§ **Work to be completed**
Show every line of the listing that contains the word "shop".

%%

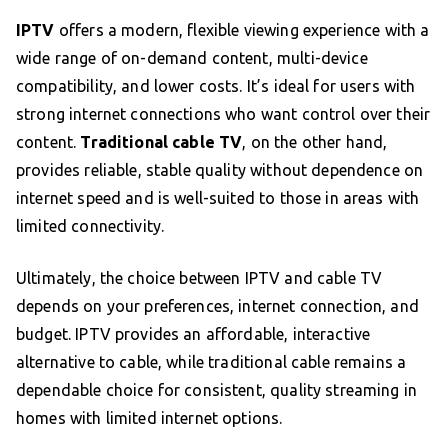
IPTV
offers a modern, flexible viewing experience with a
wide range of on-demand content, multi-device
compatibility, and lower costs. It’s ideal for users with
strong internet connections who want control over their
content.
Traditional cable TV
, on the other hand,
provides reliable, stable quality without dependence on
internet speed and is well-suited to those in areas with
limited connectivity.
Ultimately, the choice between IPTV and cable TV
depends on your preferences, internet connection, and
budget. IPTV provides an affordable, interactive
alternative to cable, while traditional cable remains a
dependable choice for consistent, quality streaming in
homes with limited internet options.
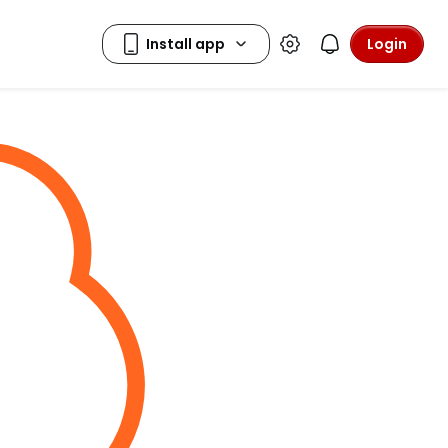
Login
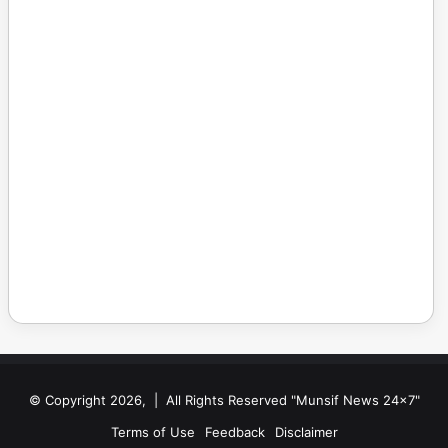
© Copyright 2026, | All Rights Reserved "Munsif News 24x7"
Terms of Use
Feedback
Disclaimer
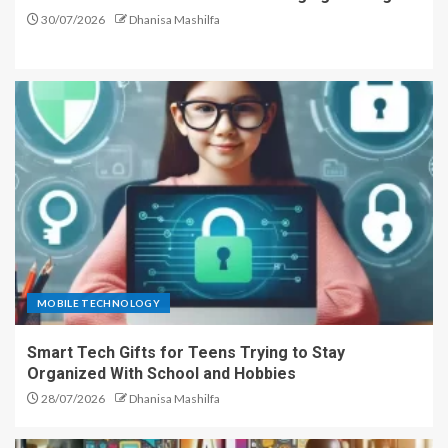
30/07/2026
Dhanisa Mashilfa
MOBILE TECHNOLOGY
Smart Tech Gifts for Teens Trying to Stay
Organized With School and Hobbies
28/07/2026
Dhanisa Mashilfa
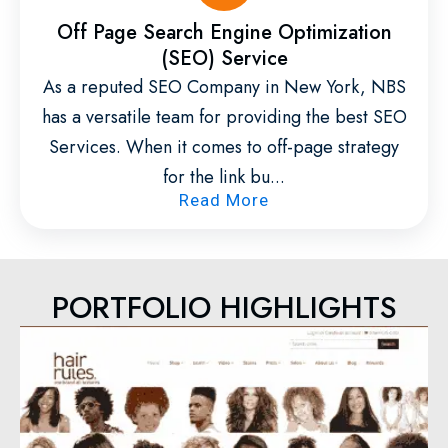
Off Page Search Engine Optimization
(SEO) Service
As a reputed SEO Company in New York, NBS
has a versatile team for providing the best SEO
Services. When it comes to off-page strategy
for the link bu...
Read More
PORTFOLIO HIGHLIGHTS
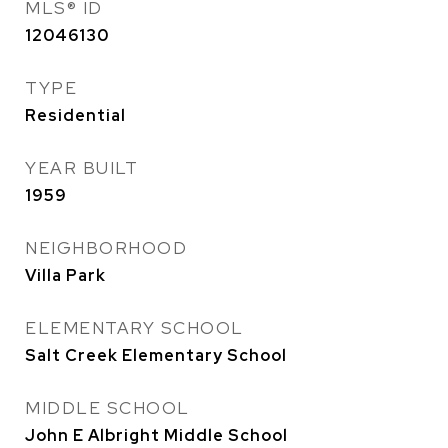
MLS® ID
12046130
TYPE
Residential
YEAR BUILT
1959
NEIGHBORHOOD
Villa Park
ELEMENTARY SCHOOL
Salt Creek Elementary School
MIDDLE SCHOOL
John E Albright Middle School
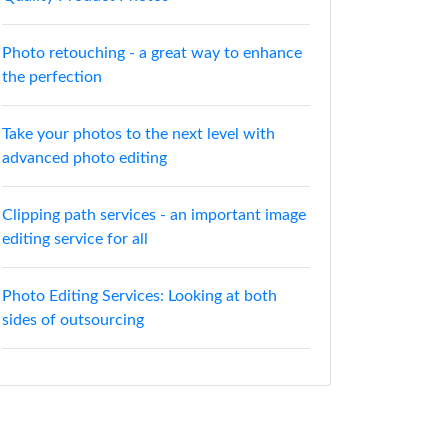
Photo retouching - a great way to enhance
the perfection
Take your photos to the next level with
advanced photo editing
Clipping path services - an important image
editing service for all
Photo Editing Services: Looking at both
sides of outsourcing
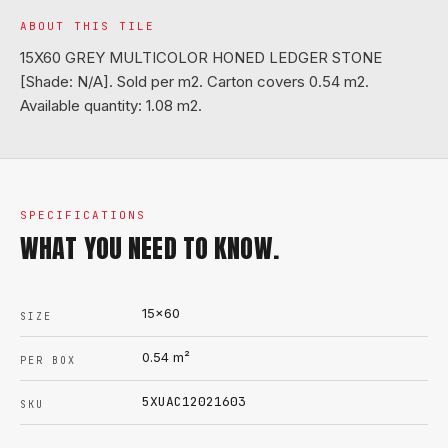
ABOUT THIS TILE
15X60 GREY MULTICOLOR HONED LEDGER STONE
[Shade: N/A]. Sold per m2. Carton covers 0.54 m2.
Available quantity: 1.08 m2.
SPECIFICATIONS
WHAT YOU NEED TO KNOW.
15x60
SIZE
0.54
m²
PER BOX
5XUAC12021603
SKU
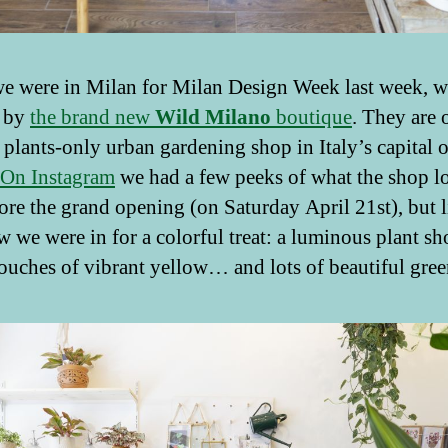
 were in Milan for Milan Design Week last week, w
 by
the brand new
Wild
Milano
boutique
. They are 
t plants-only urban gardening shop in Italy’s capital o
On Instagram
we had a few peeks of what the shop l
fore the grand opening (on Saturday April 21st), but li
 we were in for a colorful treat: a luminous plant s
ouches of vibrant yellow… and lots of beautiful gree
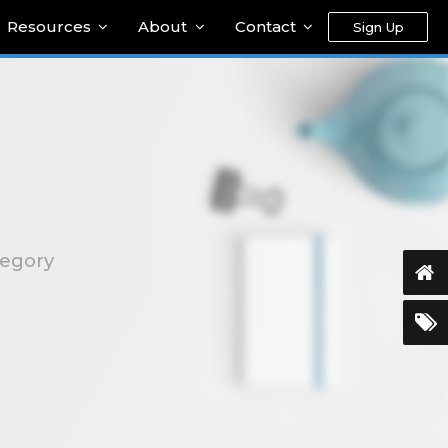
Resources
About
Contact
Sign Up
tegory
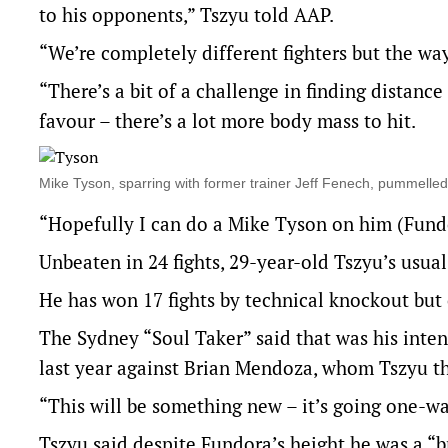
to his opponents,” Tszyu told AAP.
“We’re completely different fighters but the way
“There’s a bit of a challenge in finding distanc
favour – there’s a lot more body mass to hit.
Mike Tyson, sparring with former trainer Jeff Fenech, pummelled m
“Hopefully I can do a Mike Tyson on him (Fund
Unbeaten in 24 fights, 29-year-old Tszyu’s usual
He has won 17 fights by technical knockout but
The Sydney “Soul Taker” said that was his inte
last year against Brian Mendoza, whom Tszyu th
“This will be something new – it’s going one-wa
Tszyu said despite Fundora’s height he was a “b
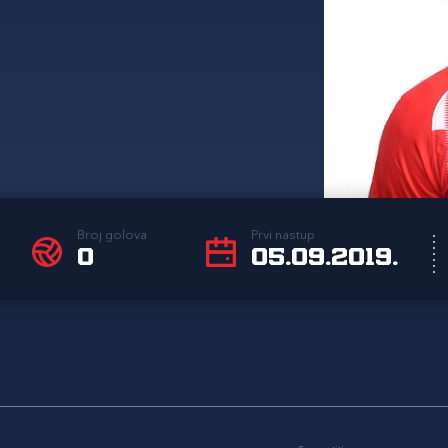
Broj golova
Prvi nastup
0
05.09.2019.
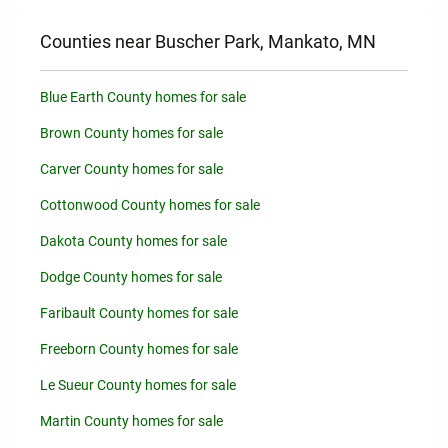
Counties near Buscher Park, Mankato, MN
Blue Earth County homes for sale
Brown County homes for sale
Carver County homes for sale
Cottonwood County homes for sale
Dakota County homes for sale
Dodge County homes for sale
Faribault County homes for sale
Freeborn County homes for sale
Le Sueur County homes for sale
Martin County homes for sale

%%

§ **Solution for this exercise**
t plants-only urban gardening shop in Italy’s capital o
we had a few peeks of what the shop l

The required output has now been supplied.